▶ Brief
What's required is a verbatim printout of all the data.

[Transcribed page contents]
* * * *

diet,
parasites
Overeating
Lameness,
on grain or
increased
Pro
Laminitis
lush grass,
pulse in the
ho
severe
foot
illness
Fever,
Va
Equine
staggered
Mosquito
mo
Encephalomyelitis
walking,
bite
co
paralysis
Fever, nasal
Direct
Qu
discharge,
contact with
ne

* * * *

▶ Exercise solution
diet,
parasites
Overeating
Lameness,
on grain or
increased
Pro
Laminitis
lush grass,
pulse in the
ho
severe
foot
illness
Fever,
Va
Equine
staggered
Mosquito
mo
Encephalomyelitis
walking,
bite
co
paralysis
Fever, nasal
Direct
Qu
discharge,
contact with
ne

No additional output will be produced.